Syringe:
Escape is close. You just have to reach out and take it.

I had begun to experience sensation in the tips of my fingers and toes. I lay still for a moment; the room was quiet. I came to focus, and was relieved to see that my perspective had shifted into place. Several minutes passed before I noticed something was very, very wrong.

Once, as a child, I had gotten a bad bout of the stomach flu, and had been admitted to the hospital. I was hooked up to an IV, and they had a small monitor playing with a video for me to watch. The monitor was clunky, huge, and small-screened. Next to the monitor was the IV pump. Instead of the current streamlined, painless needles, those were thick, rather duller, and did not contain the DNA reading technology, which automatically uploaded to the connected screen. And perhaps the most disturbing of all: the framed pictures and diplomas hanging from the walls were not current ones of the doctors employed at the hospital, but very clearly outdated.I had woken up in the wrong decade.
Despite my best efforts, each time I strained to sit and further exam the room, I felt as if I was being held down by steel arms. Looking down at my weak body, I could see straps pulled taut against my pale skin. To say I was pale was an understatement, I was see through; a glass doll. My veins, though prominent, also seemed bruised; as if they had been relentlessly poked. I couldn’t bear to look at my pathetic body for any longer, i whipped my tear filled eyes up and away.
My eyes met a door; a sealed door It was so protected, in fact, I wondered what was behind it. Craning my neck, I could see a small window right above the door. Beyond it were faces, multiple staring faces. Something was wrong, I was their guinea pig. They enjoyed to watch me suffer, to watch me struggle against the restraints they had placed on me.
I knew I was giving them what they wanted, feeding their sick experiments, but the rage boiled inside me until I couldn’t help but try and rebel. I threw myself against the straps, kicking, screaming, and hoping by some miracle that they would snap. The door in front of me swiftly flew open and crashed against the wall, almost threateningly. A tall figure, covered from head to toe in a white thick white fabric stalked to my bedside. With an iron grip, he clutched my arm and pulled it so he had perfect access to my veins. He reached a large, gloved hand into a pocket and pulled out a large syringe. The needle was filled with a dark red liquid that frothed and sluiced around as if the thaugths in my brain.
With cruel force, the man jabbed it into my arm and efficiently injected me with the serum; I could imagine his smile as he saw me writhe with pain. I could feel the liquid running through my body with a terrible slowness, it felt as though it might replace my blood, replace my air even. The injection, though slow in my veins, worked at lighting speed. Within seconds I could feel that very familiar numbness in my body. My eyes clouded, the world in front of me disappearing behind a thick fog. I knew if I gave in to my body and fell unconscious I would be giving these people what they wanted, fulfilling their sick needs. I tried to swim through all the haze to a stream of consciousness, but within seconds the world had dimmed and I could feel my brain shutting off; I had lost.
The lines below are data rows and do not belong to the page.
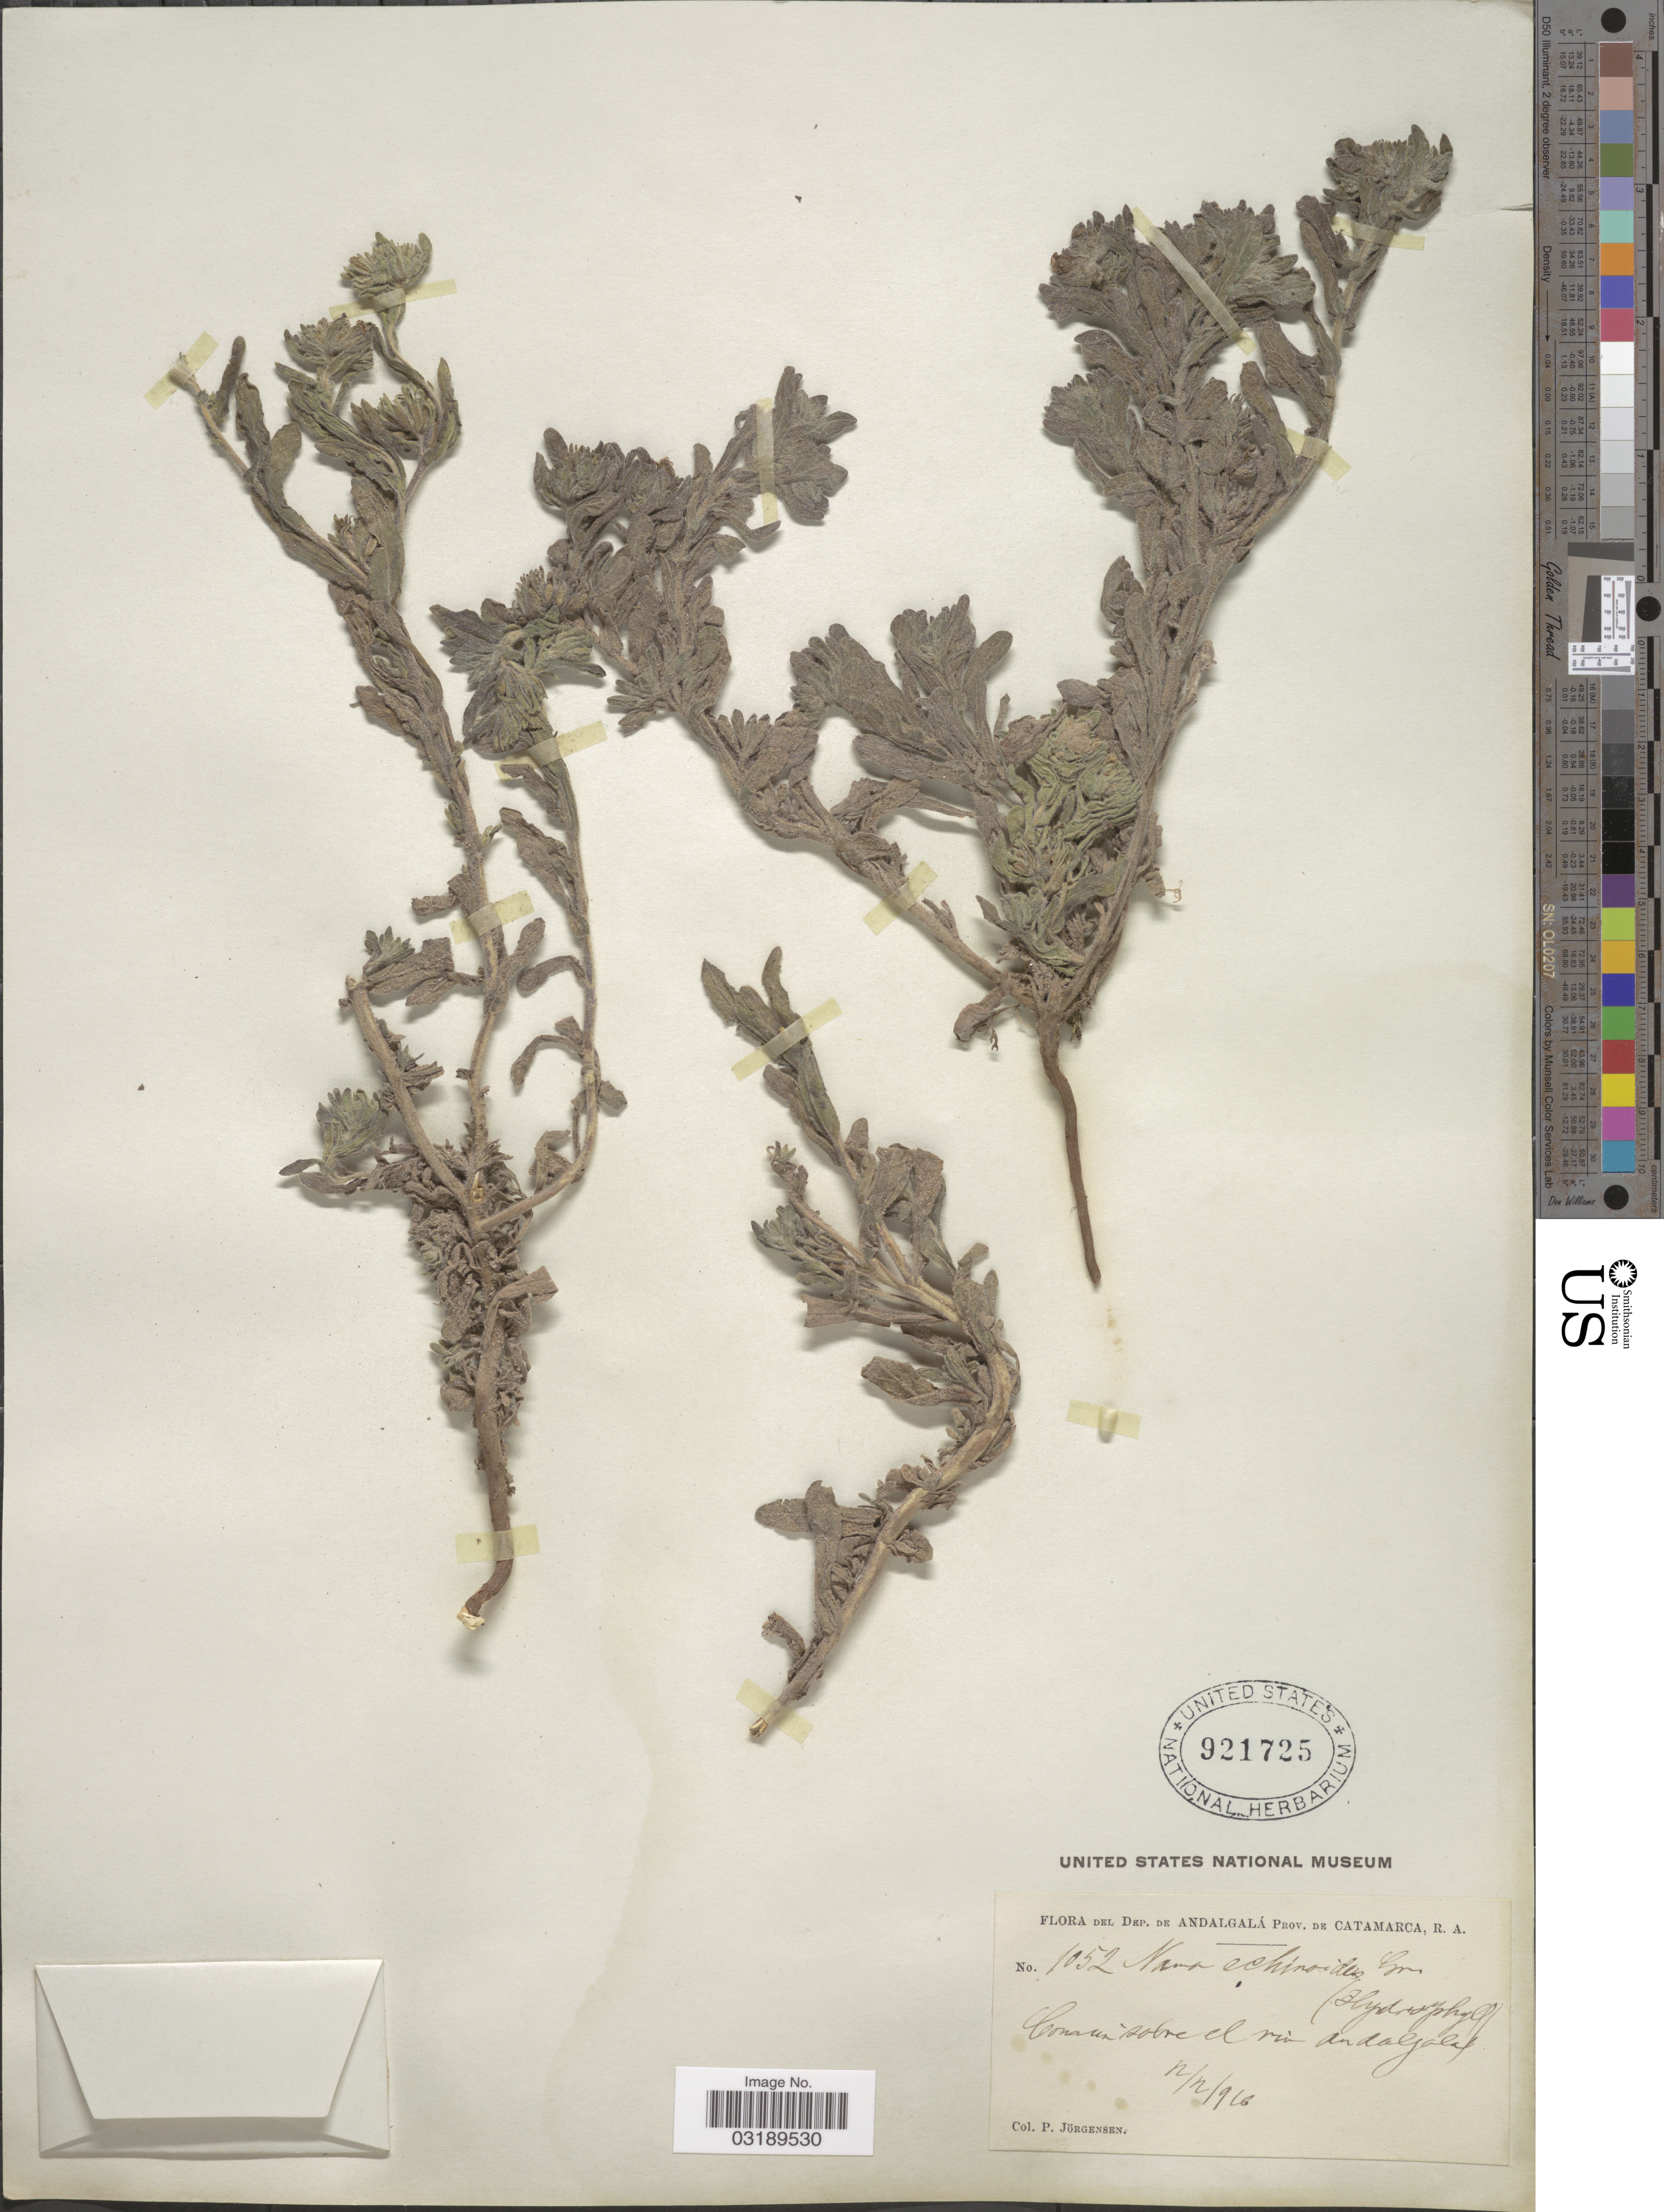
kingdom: Plantae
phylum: Tracheophyta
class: Magnoliopsida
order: Boraginales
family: Namaceae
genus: Nama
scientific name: Nama echioides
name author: Griseb.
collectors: P. Jörgensen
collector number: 1052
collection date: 1916-12-12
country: Argentina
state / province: Catamarca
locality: Dep. de Andalgalá. Sobre el rio Andalgala.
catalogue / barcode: US 921725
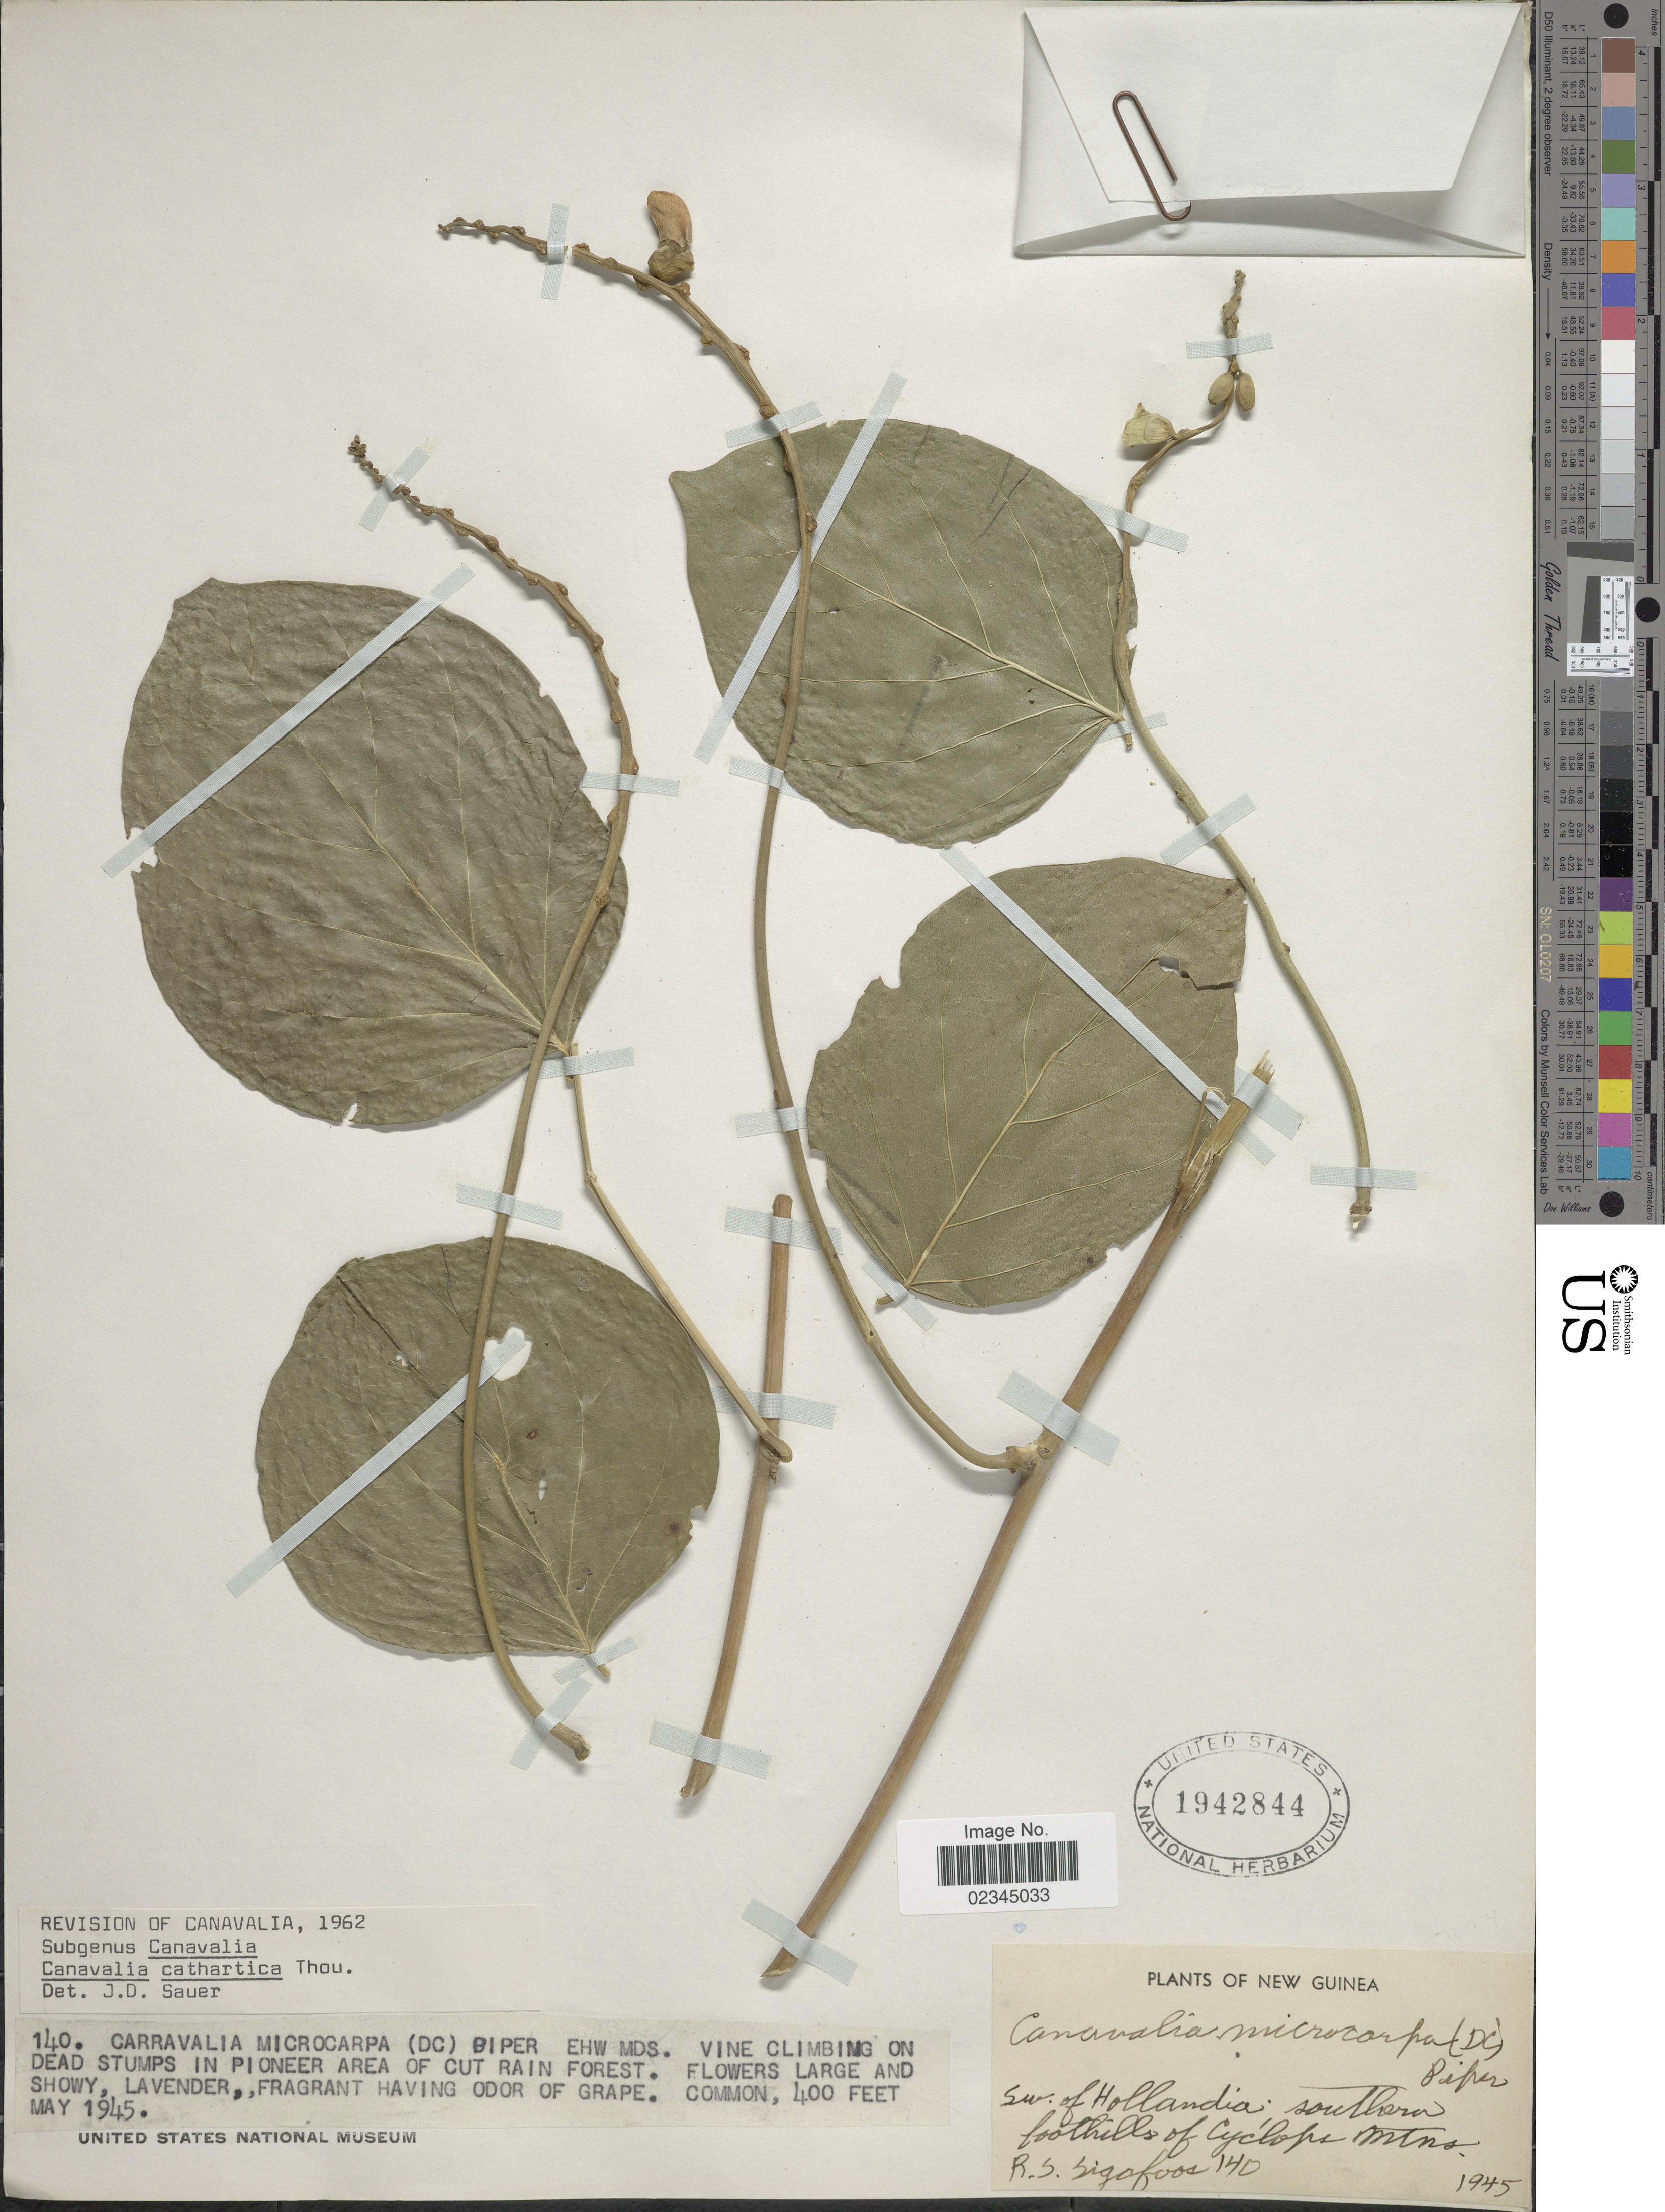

Regaining sensation felt like a tedious chore, knowing that at any moment it could ripped away from me. I recognized the feeling of air touching my skin and pried my eyes up, mustering all the strength I had. I expected to see the room distorted, upside down, sideways, anything. I expected the pictures of doctors and diplomas on the wall to be different, but the only thing that had seemed to change was the light flooding the room. It was dark and the hooded figure next to my bed was but a shadow. Wanting to escape the evil white covered men who carried needles and enjoyed pain, I struggled to the furthest corner of the hospital bed, opening my mouth to shout. The person next to me silently shook their head and pressed a raised finger to my mouth. This person didn’t want to harm me, for some reason, I could tell they had good intentions, or at least better intentions than the other.
Working swiftly, the shadow undid my restraints and took my hand, begging me to move from my bed. It had been years since I had last moved, my body was as flimsy as paper and I knew my legs wouldn’t be able to support the weight of my body.

The hand continued to drag me until I was out of the bed, my legs collapsing like the useless weight they were. Pain stabbed at me like hundreds of little knives, and I had to use all my effort to keep from crying out. My captor, or savior, hauled me to the door and opened it slowly, making sure it didn’t squeal with it’s age. Once past the door, I was drowning in a sea of white. The floors, the walls, the bodies that littered the floor like garbage. Large, white clothes figures piled on top of each other, each accompanied with a large syringe sticking out of their arms. I gasped with disgust and felt bile rise up my throat, I was certain I would have thrown up if I had had anything to eat, but I had the feeling they didn’t feed me here. The only thing of color in this sterile hall was the person holding my hand and carrying my weight, they wore all black and snuck around like a thief.
The exhaustion of moving slowly crept upon all my features and I could feel my eyes weighing down, only opening slightly to acknowledge the night air that I was greeted with as I was dragged outside. The invigorating air seemed to wake me up slightly and I could see a large black van in front of me.